Era uma vez…

Mal abriu os olhos, o E percebeu que o R e o A, seus vizinhos de palavra, aparentavam uma estranha pigmentação.


— Onde estamos? — disse, esticando-se na base para enxergar melhor as adjacências.


— Não percebeu ainda? — respondeu o U, tão antipático quanto o M e o outro A que o acompanhavam. — Estamos na tela de um computador.


— Ô saco! — exclamou o V de “vez” (o segundo E ficou calado, porque era mudo, enquanto o Z, esquisitão e insociável, tentava se virar para a direção oposta). — Tela de computador é dose. Tenho alergia a toda essa luz que nos cerca. E depois morro de medo de levar um choque.


— Deixa de ser fresco! — gritou o M, que se achava superior pelo fato de possuir mais pernas que qualquer outro individuo do alfabeto. — No computador somos perfeitos, temos caracterizações mais diversificadas, mais dinâmicas. E depois, junto à mensagem que formamos, viajamos para longe, muito longe.


O V era meio esnobe.
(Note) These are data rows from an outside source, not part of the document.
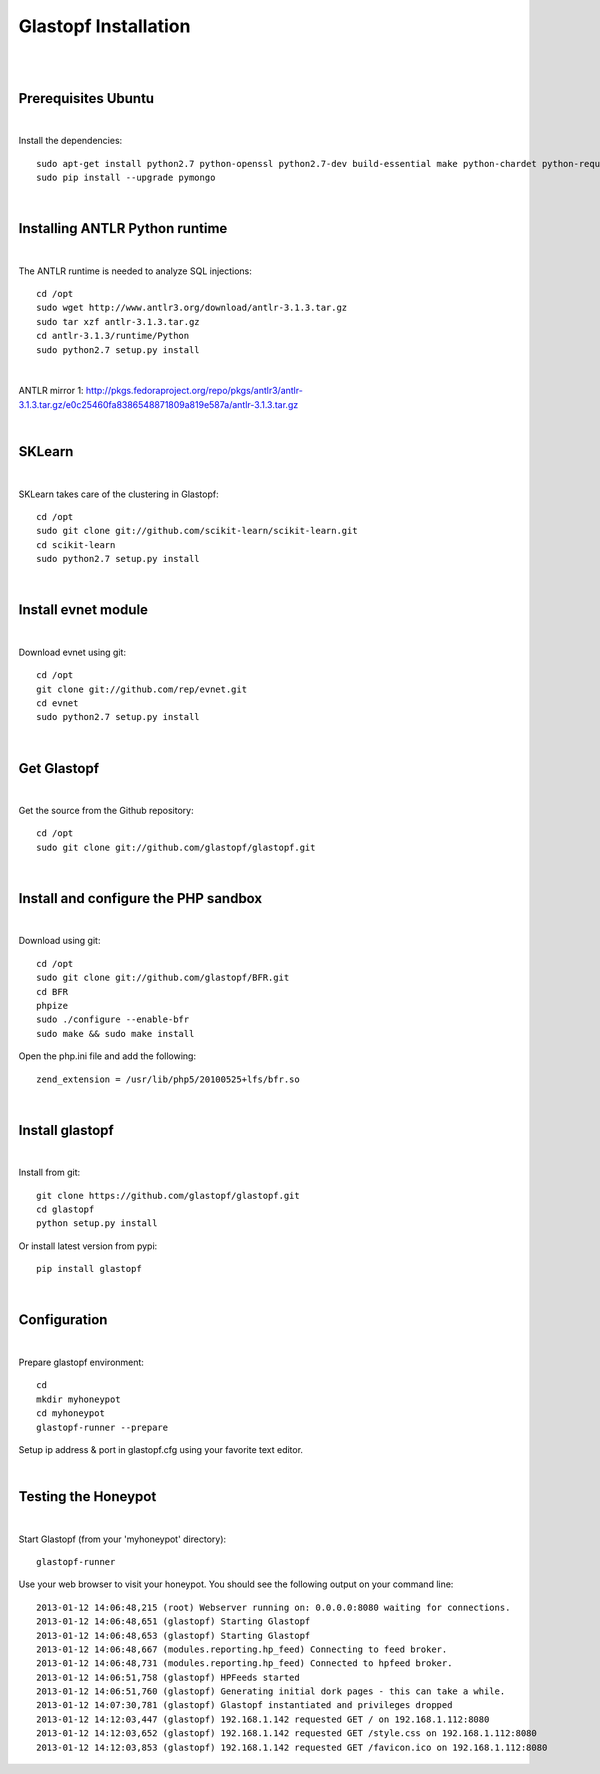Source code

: Glastopf Installation
----------------------
| 
| 

Prerequisites Ubuntu
====================
| 

Install the dependencies::	

    sudo apt-get install python2.7 python-openssl python2.7-dev build-essential make python-chardet python-requests python-sqlalchemy python-lxml python-beautifulsoup mongodb python-pip python-dev python-numpy python-setuptools python-numpy-dev python-scipy libatlas-dev g++ git php5 php5-dev
    sudo pip install --upgrade pymongo
| 

Installing ANTLR Python runtime
================================
| 

The ANTLR runtime is needed to analyze SQL injections::

    cd /opt
    sudo wget http://www.antlr3.org/download/antlr-3.1.3.tar.gz
    sudo tar xzf antlr-3.1.3.tar.gz
    cd antlr-3.1.3/runtime/Python
    sudo python2.7 setup.py install

| 

ANTLR mirror 1: http://pkgs.fedoraproject.org/repo/pkgs/antlr3/antlr-3.1.3.tar.gz/e0c25460fa8386548871809a819e587a/antlr-3.1.3.tar.gz

| 

SKLearn
=======
| 

SKLearn takes care of the clustering in Glastopf::

    cd /opt
    sudo git clone git://github.com/scikit-learn/scikit-learn.git
    cd scikit-learn
    sudo python2.7 setup.py install

| 

Install evnet module
====================
| 

Download evnet using git::

    cd /opt
    git clone git://github.com/rep/evnet.git
    cd evnet
    sudo python2.7 setup.py install

|

Get Glastopf
============
| 

Get the source from the Github repository::

    cd /opt
    sudo git clone git://github.com/glastopf/glastopf.git

| 

Install and configure the PHP sandbox
=====================================
| 
Download using git::

    cd /opt
    sudo git clone git://github.com/glastopf/BFR.git
    cd BFR
    phpize
    sudo ./configure --enable-bfr
    sudo make && sudo make install


Open the php.ini file and add the following::

    zend_extension = /usr/lib/php5/20100525+lfs/bfr.so

|


Install glastopf
==================
| 

Install from git::

    git clone https://github.com/glastopf/glastopf.git
    cd glastopf
    python setup.py install

Or install latest version from pypi::

	pip install glastopf

| 

Configuration
=========================
| 

Prepare glastopf environment::

	cd 
	mkdir myhoneypot
	cd myhoneypot
	glastopf-runner --prepare


Setup ip address & port in glastopf.cfg using your favorite text editor.

| 


Testing the Honeypot
====================
|

Start Glastopf (from your 'myhoneypot' directory)::

    glastopf-runner

Use your web browser to visit your honeypot. You should see the following output on your command line::

    2013-01-12 14:06:48,215 (root) Webserver running on: 0.0.0.0:8080 waiting for connections.
    2013-01-12 14:06:48,651 (glastopf) Starting Glastopf
    2013-01-12 14:06:48,653 (glastopf) Starting Glastopf
    2013-01-12 14:06:48,667 (modules.reporting.hp_feed) Connecting to feed broker.
    2013-01-12 14:06:48,731 (modules.reporting.hp_feed) Connected to hpfeed broker.
    2013-01-12 14:06:51,758 (glastopf) HPFeeds started
    2013-01-12 14:06:51,760 (glastopf) Generating initial dork pages - this can take a while.
    2013-01-12 14:07:30,781 (glastopf) Glastopf instantiated and privileges dropped
    2013-01-12 14:12:03,447 (glastopf) 192.168.1.142 requested GET / on 192.168.1.112:8080
    2013-01-12 14:12:03,652 (glastopf) 192.168.1.142 requested GET /style.css on 192.168.1.112:8080
    2013-01-12 14:12:03,853 (glastopf) 192.168.1.142 requested GET /favicon.ico on 192.168.1.112:8080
Elegante, sem dúvida, mas frágil devido ao equilíbrio precário. Mexeu os braços num sinal de deboche:


— Tudo bem, tudo bem. Com certeza somos mais chiques, mas perdemos muito do glamour de nossos pais e avós. Pensem nos livros, nos alfarrábios, nos palimpsestos. Que bela aristocracia! Pensem nas letras capitulares da Idade Média. Aquilo sim é que era luxo!


— Que tal pararmos com essa discussão inútil? — tomou o primeiro E. — Alguém poderia me explicar quem é aquele sujeito?


— Sujeito? Que sujeito?


— Aquele ali, ó. Bem na nossa frente.


Um pouco intrigadas, as letras lançaram olhares para além do vídeo em que se encontravam. Viram uma face enorme, com grandes lábios e nariz, óculos de aros finos e testa larga, enrugada, sem um pingo de cabelo.


— Oh, Deus! — exclamaram os AA, trêmulos de pavor. — Esse monstro vai nos devorar.


— Vai nada — disse o V, que ficou engraçado e meio obsceno com as mãos na cintura. — Ele é apenas um escritor.


— Um o quê?


— Um escritor. Um sujeito tolo e cheio de ilusões que foi encarregado de colocar a gente no papel. Quer dizer, na tela do computador.


— Nossa! Que olheiras profundas ele tem.


— Não são olheiras. Acho que ele está com fome. Dizem que pagam muito mal a esse tipo de gente.


— Vai ver está sofrendo de algum bloqueio criativo. Só três palavras em todo esse tempo. O que será que está tentando escrever?


— Provavelmente uma narrativa. Começou com o mais comum dos lugares comuns.


— Não, não. Vejam! Parece que desistiu do texto. Começou a fazer caretas e dar socos no teclado.


— E agora — ai, meu Deus! — está mexendo no mouse.


— Ui! Que arrepio na espinha. O que aconteceu? Todos nós ficamos repentinamente brancos.


— E a página ficou negra. Sabem o que isso significa?


— Que ele vai usar o delete?


— Ok, rapazes! Foi bom conhecer voceeeiiiiiiiiiiissssssss!!!


E lá se foram as letras, para o limbo do esquecimento, levando consigo o conteúdo das míseras palavras que formavam. Letras tão perfeitas, tão sofisticadas, tão abrangentes. Mas tão efêmeras também.